Look through the entries below for the line that contains "Lieferung & Versand", then set down that line and each one after it exactly, through the last.

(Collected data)
####################

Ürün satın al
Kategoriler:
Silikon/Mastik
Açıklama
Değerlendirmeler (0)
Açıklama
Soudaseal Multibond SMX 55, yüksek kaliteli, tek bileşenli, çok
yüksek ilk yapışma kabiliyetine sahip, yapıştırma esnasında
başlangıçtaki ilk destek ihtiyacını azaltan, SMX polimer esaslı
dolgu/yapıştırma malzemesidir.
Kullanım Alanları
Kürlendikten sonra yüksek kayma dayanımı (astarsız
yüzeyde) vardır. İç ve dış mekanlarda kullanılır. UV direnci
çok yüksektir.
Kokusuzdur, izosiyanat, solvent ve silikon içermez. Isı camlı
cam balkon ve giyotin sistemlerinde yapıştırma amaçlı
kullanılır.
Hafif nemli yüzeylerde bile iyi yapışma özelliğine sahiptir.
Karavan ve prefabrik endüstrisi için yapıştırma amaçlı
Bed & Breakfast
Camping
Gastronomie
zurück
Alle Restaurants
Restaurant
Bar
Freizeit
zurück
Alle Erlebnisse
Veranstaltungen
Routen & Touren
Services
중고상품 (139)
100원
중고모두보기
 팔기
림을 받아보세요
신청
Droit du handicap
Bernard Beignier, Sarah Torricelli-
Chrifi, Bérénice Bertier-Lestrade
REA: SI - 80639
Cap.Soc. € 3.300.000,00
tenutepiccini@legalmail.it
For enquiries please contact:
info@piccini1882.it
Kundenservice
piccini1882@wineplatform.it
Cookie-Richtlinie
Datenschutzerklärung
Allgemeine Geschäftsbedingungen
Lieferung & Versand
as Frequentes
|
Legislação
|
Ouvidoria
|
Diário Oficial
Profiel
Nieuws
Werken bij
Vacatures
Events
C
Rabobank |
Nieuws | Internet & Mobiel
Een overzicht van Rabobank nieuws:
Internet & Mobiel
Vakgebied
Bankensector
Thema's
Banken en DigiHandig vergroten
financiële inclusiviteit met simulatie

####################

The answer:
Lieferung & Versand
as Frequentes
|
Legislação
|
Ouvidoria
|
Diário Oficial
Profiel
Nieuws
Werken bij
Vacatures
Events
C
Rabobank |
Nieuws | Internet & Mobiel
Een overzicht van Rabobank nieuws:
Internet & Mobiel
Vakgebied
Bankensector
Thema's
Banken en DigiHandig vergroten
financiële inclusiviteit met simulatie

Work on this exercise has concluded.